The court-appointed administrator of Diane McIver's estate is suing not only her husband, who shot her to death, but also McIver's best friend and sole witness to the shooting.

Estate administrator Mary Margaret Oliver, a Decatur attorney and state representative, authorized the wrongful death suit, which names Diane McIver's husband, former Fisher & Phillips partner “Tex” McIver, and Dani Jo Carter as defendants. The suit was filed on behalf of Diane McIver's estate by Atlanta attorney Robin Frazer Clark on May 15 in DeKalb County State Court.

Oliver was appointed the estate's administrator last July after Tex McIver was charged with his wife's murder.

Tex McIver was sentenced to a parolable life sentence Monday for the 2016 murder of his wife. McIver fatally shot her while he was sitting in the back seat of the couple's SUV as Carter drove them home from a weekend at their 85-acre ranch southeast of Atlanta.

McIver, who earlier had asked his wife to hand him a revolver he kept stored in the SUV's console, fired the single shot through the front passenger seat where Diane McIver was sitting while the SUV was stopped at a traffic light across from Atlanta's Piedmont Park.

Neither Oliver nor Clark could be reached for comment. But last month, attorney Ken Rickert—a trustee for Diane McIver's estate and general counsel to U.S. Enterprises where she was the company president—told The Daily Report the estate was pursuing a claim against Tex McIver's auto insurance policy. Clark confirmed at the time that she was hired to handle that insurance claim.

The suit contends that, after Tex McIver shot his wife, Carter, “instead of stopping and calling 911” drove to Emory University Hospital's emergency room at Tex McIver's direction.

The suit accuses both Tex McIver and Carter of negligence. It contends that Carter owed Diane McIver, “a duty to drive with due care and in a safe manner” and that she allegedly breached that duty.

On Friday, Carter's attorney, C. Lee Davis, said she “was not surprised” the estate filed a wrongful death suit.
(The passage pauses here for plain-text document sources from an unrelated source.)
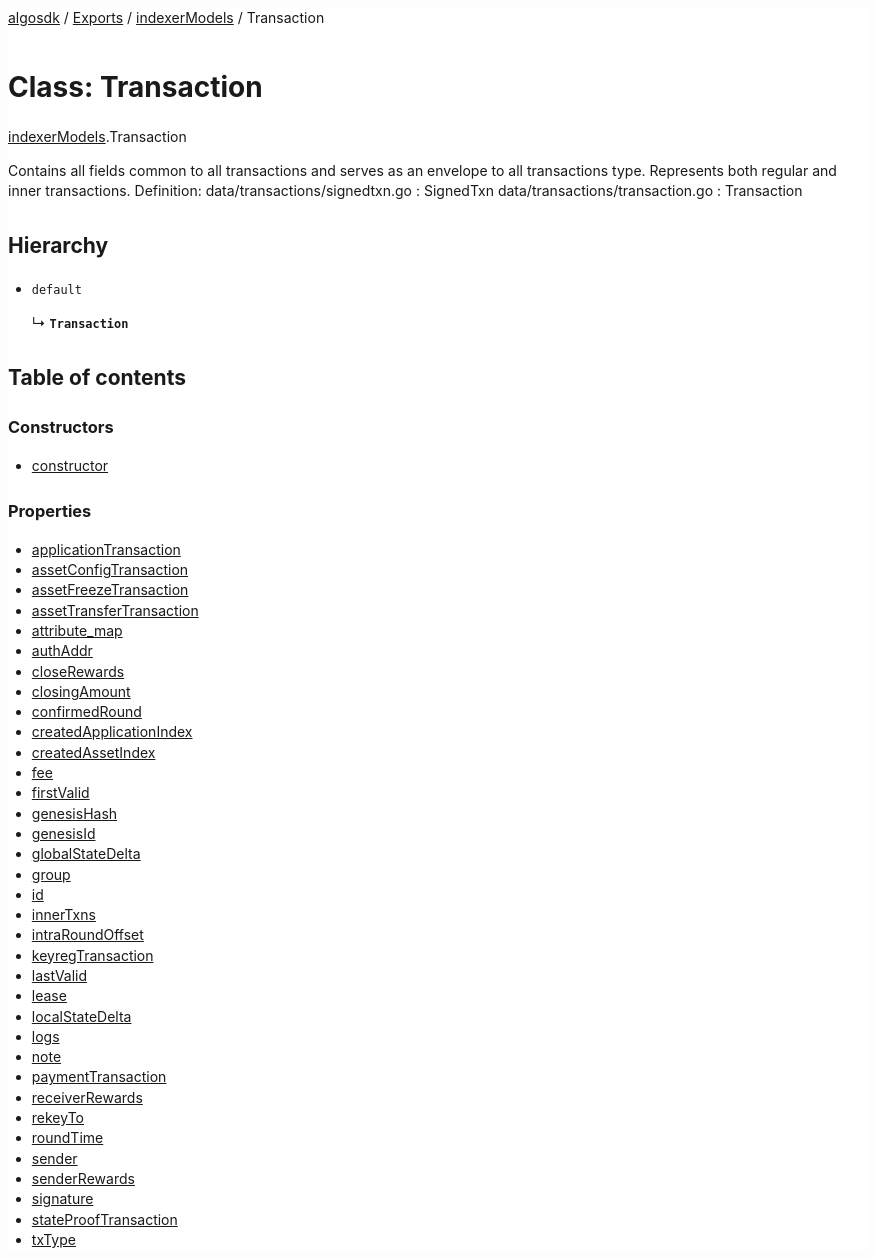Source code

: [algosdk](../README.md) / [Exports](../modules.md) / [indexerModels](../modules/indexerModels.md) / Transaction

# Class: Transaction

[indexerModels](../modules/indexerModels.md).Transaction

Contains all fields common to all transactions and serves as an envelope to all
transactions type. Represents both regular and inner transactions.
Definition:
data/transactions/signedtxn.go : SignedTxn
data/transactions/transaction.go : Transaction

## Hierarchy

- `default`

  ↳ **`Transaction`**

## Table of contents

### Constructors

- [constructor](indexerModels.Transaction.md#constructor)

### Properties

- [applicationTransaction](indexerModels.Transaction.md#applicationtransaction)
- [assetConfigTransaction](indexerModels.Transaction.md#assetconfigtransaction)
- [assetFreezeTransaction](indexerModels.Transaction.md#assetfreezetransaction)
- [assetTransferTransaction](indexerModels.Transaction.md#assettransfertransaction)
- [attribute\_map](indexerModels.Transaction.md#attribute_map)
- [authAddr](indexerModels.Transaction.md#authaddr)
- [closeRewards](indexerModels.Transaction.md#closerewards)
- [closingAmount](indexerModels.Transaction.md#closingamount)
- [confirmedRound](indexerModels.Transaction.md#confirmedround)
- [createdApplicationIndex](indexerModels.Transaction.md#createdapplicationindex)
- [createdAssetIndex](indexerModels.Transaction.md#createdassetindex)
- [fee](indexerModels.Transaction.md#fee)
- [firstValid](indexerModels.Transaction.md#firstvalid)
- [genesisHash](indexerModels.Transaction.md#genesishash)
- [genesisId](indexerModels.Transaction.md#genesisid)
- [globalStateDelta](indexerModels.Transaction.md#globalstatedelta)
- [group](indexerModels.Transaction.md#group)
- [id](indexerModels.Transaction.md#id)
- [innerTxns](indexerModels.Transaction.md#innertxns)
- [intraRoundOffset](indexerModels.Transaction.md#intraroundoffset)
- [keyregTransaction](indexerModels.Transaction.md#keyregtransaction)
- [lastValid](indexerModels.Transaction.md#lastvalid)
- [lease](indexerModels.Transaction.md#lease)
- [localStateDelta](indexerModels.Transaction.md#localstatedelta)
- [logs](indexerModels.Transaction.md#logs)
- [note](indexerModels.Transaction.md#note)
- [paymentTransaction](indexerModels.Transaction.md#paymenttransaction)
- [receiverRewards](indexerModels.Transaction.md#receiverrewards)
- [rekeyTo](indexerModels.Transaction.md#rekeyto)
- [roundTime](indexerModels.Transaction.md#roundtime)
- [sender](indexerModels.Transaction.md#sender)
- [senderRewards](indexerModels.Transaction.md#senderrewards)
- [signature](indexerModels.Transaction.md#signature)
- [stateProofTransaction](indexerModels.Transaction.md#stateprooftransaction)
- [txType](indexerModels.Transaction.md#txtype)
But, he added, Carter “was shocked to learn that she was being named as a co-defendant with Tex McIver.”

“Being named alongside the man who killed her best friend was not something that she ever imagined, and it is hitting her very hard,” Davis said. “She thought that,once the trial was over, she could try to put all this behind her and try to rebuild her life, but unfortunately, it looks like her ordeal is not over at all.”